| What the task requires |
Below are the records; copy each line in them that holds the word "linecap".

Listed records below:

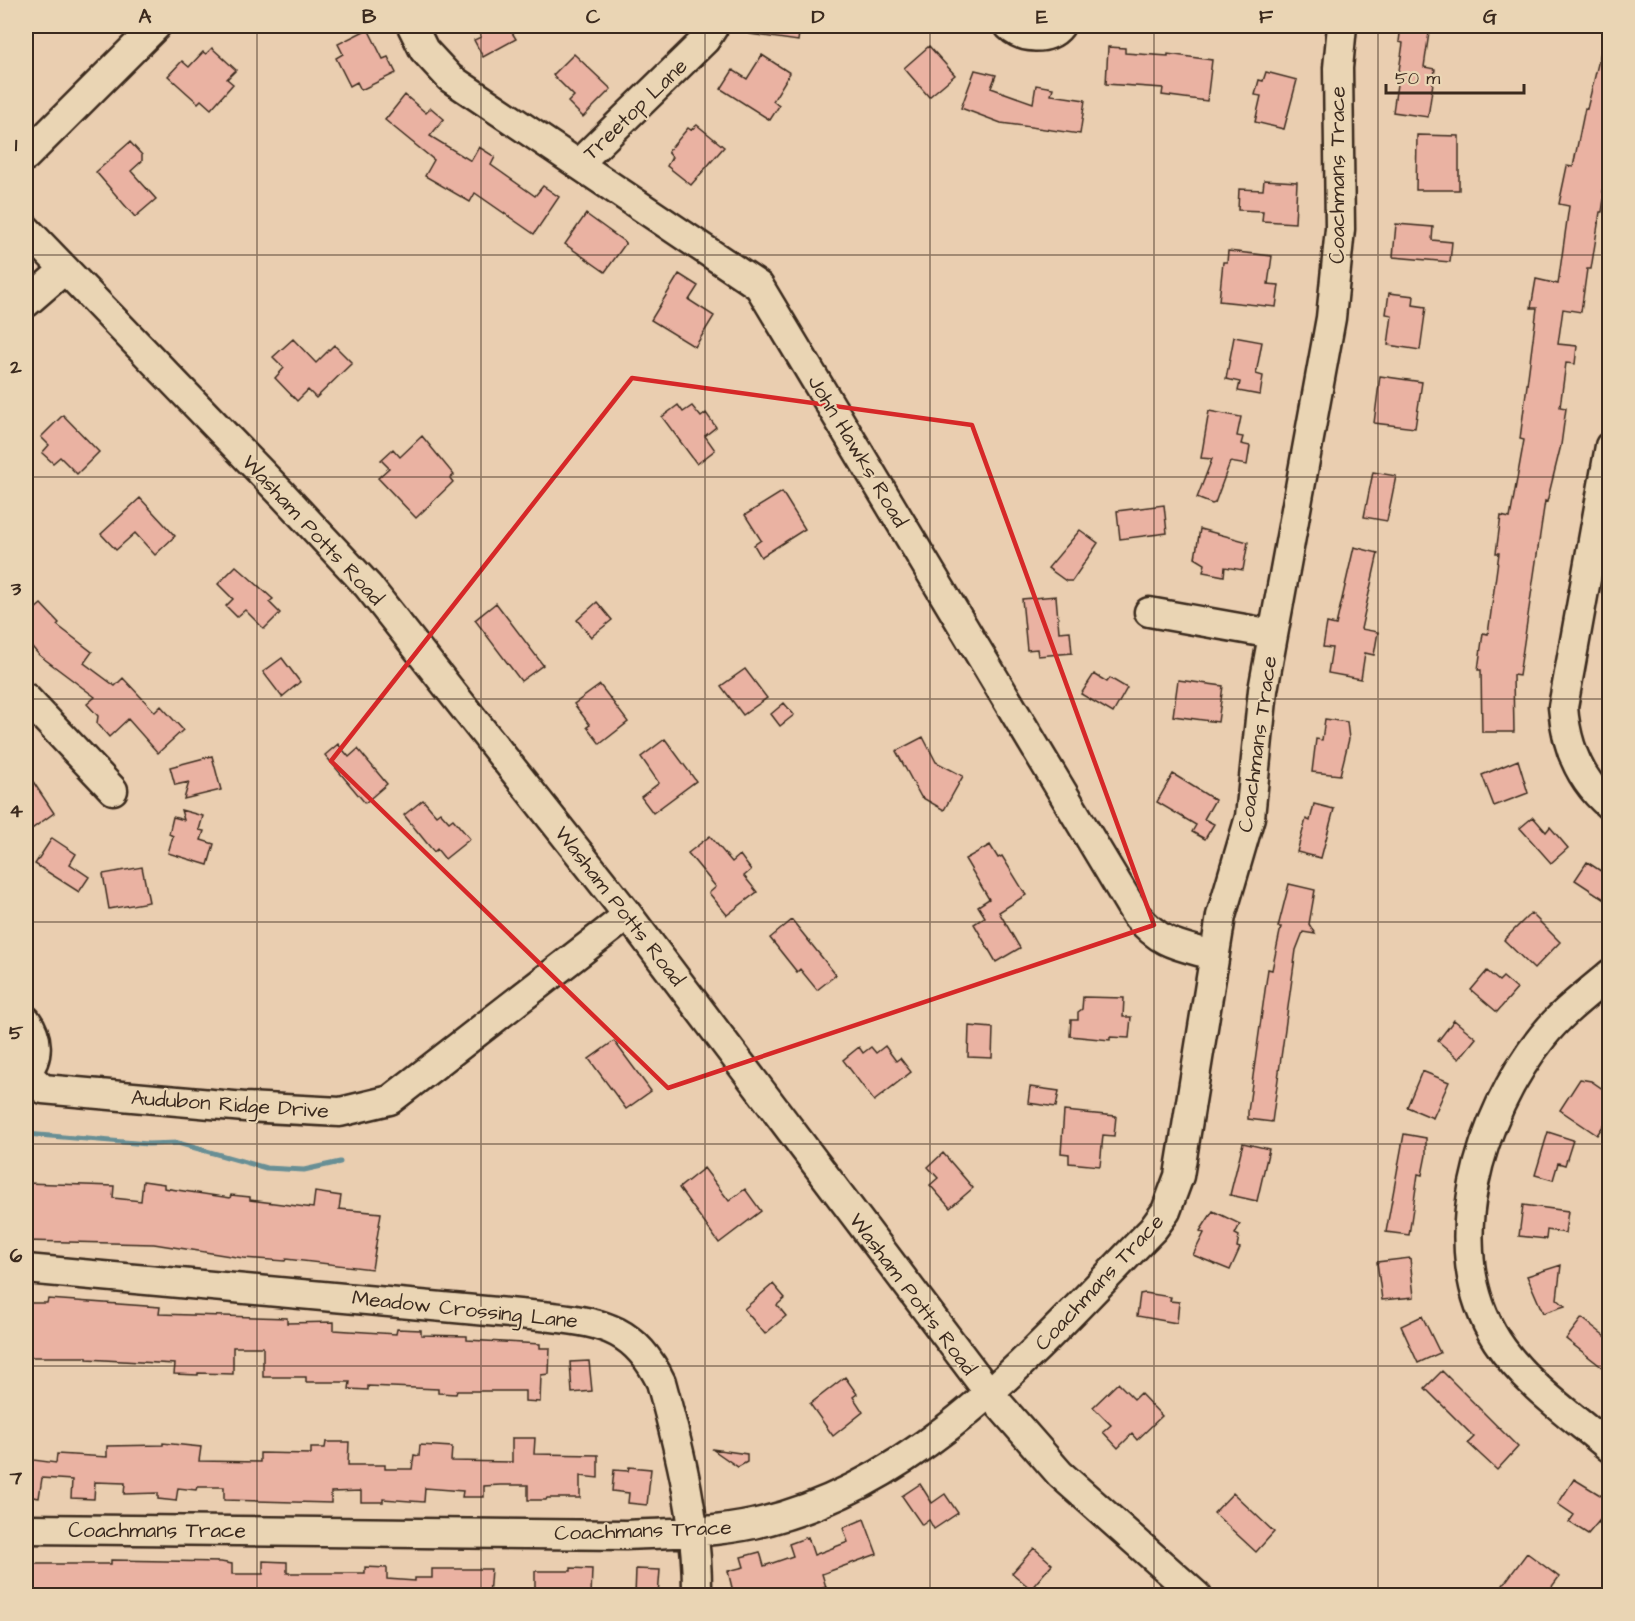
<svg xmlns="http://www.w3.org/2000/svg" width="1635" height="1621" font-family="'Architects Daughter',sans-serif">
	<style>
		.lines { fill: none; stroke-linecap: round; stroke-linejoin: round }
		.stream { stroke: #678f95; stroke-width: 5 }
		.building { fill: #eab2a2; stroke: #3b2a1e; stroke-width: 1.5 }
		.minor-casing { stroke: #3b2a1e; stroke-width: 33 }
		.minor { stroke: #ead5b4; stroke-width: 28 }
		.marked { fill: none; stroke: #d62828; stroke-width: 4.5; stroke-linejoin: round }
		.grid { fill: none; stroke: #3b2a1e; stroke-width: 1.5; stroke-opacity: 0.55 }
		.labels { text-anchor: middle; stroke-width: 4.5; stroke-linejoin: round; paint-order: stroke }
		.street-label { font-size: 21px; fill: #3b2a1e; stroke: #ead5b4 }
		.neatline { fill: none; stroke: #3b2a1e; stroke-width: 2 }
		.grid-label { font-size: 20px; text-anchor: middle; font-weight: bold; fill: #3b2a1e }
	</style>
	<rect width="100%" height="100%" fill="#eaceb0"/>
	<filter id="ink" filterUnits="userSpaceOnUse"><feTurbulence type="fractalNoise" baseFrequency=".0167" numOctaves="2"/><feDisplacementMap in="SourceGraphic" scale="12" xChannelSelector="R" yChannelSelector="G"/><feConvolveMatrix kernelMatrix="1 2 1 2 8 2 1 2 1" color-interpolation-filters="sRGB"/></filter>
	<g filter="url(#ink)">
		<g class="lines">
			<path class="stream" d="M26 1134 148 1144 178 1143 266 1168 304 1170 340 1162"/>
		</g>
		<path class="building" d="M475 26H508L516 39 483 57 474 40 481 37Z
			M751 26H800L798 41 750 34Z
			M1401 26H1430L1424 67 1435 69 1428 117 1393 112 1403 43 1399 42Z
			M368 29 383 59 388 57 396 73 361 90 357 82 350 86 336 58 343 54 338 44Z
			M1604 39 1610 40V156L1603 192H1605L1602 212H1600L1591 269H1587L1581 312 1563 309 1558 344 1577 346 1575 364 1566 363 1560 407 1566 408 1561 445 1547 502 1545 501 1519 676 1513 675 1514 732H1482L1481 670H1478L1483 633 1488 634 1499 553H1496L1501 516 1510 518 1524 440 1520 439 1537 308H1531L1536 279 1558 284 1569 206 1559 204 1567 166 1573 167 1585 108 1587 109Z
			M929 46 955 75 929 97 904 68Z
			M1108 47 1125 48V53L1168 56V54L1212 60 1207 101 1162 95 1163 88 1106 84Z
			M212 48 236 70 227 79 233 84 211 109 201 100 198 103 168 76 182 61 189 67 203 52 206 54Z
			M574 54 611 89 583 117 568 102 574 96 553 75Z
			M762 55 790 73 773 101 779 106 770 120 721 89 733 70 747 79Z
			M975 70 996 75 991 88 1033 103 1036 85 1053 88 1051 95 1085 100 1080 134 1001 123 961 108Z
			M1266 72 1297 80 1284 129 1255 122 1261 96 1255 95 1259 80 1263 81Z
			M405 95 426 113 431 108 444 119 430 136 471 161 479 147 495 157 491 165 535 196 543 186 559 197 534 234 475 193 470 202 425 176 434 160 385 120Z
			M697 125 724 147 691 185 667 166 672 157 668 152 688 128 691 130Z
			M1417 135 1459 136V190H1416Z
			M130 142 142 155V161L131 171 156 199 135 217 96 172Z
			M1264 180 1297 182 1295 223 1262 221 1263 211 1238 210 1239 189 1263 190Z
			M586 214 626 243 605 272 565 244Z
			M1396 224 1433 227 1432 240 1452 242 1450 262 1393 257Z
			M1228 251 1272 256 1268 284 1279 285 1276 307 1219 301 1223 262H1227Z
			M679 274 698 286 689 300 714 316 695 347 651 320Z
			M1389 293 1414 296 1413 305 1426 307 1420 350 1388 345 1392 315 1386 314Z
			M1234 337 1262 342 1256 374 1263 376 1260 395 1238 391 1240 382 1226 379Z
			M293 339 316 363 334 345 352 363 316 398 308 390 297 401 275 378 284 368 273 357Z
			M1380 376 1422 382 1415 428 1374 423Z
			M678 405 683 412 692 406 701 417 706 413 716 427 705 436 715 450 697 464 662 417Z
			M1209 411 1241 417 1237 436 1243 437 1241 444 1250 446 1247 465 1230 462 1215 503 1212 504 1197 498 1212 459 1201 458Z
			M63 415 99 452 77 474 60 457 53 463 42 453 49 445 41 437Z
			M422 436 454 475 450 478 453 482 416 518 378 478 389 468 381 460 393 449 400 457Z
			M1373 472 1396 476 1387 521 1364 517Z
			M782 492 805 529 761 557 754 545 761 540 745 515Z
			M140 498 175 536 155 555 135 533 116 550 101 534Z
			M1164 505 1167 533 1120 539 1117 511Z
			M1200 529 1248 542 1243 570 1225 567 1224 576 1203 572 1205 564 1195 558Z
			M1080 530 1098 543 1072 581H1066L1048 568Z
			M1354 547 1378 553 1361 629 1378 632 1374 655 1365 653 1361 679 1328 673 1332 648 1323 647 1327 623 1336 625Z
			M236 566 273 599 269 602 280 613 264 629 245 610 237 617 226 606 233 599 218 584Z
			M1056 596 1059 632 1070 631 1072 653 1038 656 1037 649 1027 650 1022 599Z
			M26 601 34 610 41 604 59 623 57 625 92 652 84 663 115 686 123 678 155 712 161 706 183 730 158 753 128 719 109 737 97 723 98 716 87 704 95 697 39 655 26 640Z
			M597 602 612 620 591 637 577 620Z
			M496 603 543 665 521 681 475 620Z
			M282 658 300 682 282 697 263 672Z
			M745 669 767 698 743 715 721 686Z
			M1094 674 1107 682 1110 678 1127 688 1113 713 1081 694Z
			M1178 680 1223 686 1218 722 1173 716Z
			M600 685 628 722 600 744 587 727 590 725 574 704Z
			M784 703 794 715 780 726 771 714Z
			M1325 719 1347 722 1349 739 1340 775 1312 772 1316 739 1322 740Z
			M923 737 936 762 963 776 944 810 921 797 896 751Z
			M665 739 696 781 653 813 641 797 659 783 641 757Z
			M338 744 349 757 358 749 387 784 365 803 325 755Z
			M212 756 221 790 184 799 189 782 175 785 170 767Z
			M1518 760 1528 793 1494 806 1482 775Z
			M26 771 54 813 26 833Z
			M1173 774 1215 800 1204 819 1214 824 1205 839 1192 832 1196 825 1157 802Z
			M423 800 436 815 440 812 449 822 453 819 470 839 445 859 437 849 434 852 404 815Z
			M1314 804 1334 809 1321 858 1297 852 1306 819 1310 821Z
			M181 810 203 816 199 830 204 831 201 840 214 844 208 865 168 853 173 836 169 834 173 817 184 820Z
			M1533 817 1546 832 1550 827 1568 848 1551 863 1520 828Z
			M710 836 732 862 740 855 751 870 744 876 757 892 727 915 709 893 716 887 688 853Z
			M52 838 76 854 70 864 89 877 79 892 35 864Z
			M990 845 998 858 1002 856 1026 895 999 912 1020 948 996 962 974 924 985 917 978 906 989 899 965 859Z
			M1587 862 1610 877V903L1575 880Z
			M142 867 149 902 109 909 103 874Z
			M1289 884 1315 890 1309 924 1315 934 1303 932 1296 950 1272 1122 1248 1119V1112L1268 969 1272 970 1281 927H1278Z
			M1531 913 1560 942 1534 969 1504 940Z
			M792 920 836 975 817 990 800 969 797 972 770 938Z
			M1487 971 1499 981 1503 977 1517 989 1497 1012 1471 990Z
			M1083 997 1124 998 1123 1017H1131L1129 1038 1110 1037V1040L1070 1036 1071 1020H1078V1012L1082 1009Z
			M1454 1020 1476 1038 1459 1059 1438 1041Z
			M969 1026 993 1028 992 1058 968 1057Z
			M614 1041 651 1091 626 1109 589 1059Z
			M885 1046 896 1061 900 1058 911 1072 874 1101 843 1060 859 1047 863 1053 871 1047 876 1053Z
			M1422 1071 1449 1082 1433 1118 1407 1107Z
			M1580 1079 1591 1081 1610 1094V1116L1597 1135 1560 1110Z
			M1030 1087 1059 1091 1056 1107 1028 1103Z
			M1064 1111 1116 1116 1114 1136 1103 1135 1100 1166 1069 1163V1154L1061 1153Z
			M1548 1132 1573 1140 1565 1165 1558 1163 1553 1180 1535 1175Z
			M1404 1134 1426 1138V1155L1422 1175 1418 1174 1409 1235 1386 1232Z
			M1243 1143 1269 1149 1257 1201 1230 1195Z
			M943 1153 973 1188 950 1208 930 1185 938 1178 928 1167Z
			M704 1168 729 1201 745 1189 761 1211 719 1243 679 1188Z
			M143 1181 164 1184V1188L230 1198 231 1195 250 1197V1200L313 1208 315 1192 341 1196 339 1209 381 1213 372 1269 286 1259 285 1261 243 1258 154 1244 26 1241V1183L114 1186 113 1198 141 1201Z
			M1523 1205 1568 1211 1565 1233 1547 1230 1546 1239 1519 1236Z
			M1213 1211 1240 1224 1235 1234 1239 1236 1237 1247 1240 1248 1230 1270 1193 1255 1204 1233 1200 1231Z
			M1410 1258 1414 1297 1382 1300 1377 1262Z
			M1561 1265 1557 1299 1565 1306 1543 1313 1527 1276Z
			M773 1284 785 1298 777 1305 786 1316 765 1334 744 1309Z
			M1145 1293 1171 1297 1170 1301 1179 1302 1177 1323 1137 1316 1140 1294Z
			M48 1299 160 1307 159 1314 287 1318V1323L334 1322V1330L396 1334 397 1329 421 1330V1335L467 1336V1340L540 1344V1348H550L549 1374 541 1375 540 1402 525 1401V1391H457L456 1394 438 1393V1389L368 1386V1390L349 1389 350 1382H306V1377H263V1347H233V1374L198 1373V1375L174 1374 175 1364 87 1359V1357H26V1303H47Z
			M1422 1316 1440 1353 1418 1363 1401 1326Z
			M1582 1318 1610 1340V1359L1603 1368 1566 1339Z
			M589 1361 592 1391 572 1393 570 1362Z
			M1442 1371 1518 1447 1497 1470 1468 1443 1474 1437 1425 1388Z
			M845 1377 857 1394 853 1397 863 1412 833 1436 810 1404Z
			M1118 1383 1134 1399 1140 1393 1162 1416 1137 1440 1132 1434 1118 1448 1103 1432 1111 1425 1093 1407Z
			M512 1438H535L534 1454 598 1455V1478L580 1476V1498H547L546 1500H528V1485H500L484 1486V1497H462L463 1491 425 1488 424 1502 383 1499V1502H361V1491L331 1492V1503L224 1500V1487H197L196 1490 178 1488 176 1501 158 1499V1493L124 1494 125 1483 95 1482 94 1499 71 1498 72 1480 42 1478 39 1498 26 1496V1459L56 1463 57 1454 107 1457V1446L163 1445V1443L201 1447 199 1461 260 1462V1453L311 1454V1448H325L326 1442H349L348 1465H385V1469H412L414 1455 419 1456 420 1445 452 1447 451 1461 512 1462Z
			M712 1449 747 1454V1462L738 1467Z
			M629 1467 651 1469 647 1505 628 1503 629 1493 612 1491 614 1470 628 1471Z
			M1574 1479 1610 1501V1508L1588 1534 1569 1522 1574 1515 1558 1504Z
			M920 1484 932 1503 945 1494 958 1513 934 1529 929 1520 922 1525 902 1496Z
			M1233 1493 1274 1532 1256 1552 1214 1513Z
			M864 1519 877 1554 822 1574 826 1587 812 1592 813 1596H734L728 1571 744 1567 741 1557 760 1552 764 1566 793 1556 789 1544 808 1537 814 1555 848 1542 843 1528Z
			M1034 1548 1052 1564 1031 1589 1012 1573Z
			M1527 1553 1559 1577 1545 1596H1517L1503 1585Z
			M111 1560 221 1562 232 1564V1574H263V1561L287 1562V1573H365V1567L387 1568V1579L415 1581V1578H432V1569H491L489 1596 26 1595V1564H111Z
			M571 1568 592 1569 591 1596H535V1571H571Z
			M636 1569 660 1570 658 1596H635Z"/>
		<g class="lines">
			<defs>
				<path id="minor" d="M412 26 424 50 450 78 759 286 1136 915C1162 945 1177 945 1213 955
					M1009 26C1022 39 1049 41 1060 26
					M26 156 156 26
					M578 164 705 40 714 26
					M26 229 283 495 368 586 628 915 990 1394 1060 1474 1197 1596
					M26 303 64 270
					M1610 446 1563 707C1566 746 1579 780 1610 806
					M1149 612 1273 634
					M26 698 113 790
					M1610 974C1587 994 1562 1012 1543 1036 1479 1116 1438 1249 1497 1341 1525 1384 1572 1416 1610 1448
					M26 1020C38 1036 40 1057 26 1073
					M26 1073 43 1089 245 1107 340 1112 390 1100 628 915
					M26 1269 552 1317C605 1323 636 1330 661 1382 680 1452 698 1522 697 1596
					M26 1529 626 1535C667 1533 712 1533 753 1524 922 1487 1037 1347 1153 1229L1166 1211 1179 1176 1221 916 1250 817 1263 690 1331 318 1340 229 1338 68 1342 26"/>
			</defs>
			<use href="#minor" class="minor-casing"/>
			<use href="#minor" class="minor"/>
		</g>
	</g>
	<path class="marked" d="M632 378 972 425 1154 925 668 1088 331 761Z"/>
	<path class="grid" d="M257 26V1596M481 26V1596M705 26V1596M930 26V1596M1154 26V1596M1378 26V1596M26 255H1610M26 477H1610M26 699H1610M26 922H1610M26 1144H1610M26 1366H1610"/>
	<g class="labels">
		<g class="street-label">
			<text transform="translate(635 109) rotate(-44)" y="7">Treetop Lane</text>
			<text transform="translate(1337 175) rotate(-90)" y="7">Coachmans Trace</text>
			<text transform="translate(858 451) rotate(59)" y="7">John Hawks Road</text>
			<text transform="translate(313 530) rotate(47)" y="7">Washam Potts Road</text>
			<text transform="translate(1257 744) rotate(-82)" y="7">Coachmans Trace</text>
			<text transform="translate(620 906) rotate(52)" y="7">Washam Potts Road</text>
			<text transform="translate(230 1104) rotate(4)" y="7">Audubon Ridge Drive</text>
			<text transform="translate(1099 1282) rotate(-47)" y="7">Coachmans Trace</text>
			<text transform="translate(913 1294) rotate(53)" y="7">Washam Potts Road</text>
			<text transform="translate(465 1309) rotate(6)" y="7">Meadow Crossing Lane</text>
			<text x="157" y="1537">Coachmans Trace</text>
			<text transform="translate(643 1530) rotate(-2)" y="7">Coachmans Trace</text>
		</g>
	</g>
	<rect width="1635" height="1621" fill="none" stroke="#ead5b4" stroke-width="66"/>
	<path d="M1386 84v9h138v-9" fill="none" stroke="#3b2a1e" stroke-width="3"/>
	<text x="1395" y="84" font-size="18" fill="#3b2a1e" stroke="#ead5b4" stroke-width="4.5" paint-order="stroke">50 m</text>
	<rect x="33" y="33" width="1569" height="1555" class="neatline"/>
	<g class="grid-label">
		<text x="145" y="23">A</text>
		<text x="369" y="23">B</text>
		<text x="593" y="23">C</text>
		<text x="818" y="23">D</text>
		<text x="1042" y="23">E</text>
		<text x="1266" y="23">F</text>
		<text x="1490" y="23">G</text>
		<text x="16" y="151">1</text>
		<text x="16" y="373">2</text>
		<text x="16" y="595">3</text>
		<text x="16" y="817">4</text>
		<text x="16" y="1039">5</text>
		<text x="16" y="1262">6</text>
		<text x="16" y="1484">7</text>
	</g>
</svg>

End of Listed records.
Listed records below:

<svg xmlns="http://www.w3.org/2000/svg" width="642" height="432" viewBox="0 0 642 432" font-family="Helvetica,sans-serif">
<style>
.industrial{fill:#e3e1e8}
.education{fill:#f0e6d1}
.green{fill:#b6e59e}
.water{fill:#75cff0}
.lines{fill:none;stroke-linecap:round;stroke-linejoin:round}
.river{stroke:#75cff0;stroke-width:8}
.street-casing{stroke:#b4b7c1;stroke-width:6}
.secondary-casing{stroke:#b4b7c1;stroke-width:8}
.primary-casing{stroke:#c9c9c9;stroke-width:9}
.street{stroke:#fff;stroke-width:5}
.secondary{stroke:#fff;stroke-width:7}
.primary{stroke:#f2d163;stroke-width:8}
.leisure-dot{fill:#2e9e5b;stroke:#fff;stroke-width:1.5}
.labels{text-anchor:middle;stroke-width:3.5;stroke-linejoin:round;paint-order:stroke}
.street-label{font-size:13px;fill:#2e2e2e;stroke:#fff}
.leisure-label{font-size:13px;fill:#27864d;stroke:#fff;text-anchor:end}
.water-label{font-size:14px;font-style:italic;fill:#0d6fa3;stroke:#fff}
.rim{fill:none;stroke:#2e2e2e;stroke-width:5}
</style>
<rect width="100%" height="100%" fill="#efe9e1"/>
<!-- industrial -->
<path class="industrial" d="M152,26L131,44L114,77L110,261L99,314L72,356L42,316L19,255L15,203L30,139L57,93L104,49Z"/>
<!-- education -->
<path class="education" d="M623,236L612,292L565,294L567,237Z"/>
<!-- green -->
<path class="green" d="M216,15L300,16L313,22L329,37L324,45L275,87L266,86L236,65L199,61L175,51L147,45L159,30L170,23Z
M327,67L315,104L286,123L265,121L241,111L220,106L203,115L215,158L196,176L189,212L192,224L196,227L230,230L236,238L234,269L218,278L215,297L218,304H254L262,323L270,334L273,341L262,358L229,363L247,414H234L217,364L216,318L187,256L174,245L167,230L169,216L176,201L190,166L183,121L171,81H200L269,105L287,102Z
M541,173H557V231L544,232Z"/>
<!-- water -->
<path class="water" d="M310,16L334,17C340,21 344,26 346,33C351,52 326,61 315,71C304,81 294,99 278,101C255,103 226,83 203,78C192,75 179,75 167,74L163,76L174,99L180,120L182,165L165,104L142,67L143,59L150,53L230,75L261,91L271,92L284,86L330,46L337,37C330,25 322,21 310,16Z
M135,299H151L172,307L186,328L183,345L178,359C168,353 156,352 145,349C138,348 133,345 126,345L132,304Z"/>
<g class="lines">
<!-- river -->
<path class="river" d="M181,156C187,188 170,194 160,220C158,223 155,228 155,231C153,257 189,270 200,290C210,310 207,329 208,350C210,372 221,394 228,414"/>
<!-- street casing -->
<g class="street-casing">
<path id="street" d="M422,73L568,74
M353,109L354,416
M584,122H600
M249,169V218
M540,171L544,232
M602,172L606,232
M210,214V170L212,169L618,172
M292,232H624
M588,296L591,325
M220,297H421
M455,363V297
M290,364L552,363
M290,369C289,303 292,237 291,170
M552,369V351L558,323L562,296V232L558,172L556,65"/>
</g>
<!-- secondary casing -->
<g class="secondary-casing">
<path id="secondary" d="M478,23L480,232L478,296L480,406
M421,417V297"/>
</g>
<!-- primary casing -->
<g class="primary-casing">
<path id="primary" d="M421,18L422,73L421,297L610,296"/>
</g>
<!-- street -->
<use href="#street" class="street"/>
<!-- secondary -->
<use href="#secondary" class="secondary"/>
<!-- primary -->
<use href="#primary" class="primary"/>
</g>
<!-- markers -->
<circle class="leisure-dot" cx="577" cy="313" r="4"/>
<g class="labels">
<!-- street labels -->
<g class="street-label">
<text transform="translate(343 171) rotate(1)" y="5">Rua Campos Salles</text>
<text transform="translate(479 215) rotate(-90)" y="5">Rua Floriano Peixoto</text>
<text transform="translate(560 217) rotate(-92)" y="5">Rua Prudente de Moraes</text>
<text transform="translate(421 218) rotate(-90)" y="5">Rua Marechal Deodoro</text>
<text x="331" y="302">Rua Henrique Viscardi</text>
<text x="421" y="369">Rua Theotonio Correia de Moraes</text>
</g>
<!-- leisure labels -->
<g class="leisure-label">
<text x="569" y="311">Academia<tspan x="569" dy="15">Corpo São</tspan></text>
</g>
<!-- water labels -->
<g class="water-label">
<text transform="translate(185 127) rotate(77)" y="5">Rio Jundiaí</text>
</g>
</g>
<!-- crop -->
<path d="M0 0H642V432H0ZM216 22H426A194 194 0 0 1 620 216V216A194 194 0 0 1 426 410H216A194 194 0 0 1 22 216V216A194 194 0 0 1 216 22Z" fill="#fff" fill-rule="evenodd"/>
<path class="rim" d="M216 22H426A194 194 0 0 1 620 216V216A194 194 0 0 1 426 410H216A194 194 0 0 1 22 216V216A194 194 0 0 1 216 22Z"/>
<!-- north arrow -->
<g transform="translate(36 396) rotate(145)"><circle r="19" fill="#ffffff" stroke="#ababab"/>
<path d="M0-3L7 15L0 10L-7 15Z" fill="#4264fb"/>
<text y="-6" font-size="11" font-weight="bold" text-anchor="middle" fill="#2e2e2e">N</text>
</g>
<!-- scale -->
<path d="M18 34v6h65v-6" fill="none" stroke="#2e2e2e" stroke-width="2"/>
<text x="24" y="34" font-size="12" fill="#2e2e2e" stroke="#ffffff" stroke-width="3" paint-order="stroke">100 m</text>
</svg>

End of Listed records.

| Expected answer |
		.lines { fill: none; stroke-linecap: round; stroke-linejoin: round }
.lines{fill:none;stroke-linecap:round;stroke-linejoin:round}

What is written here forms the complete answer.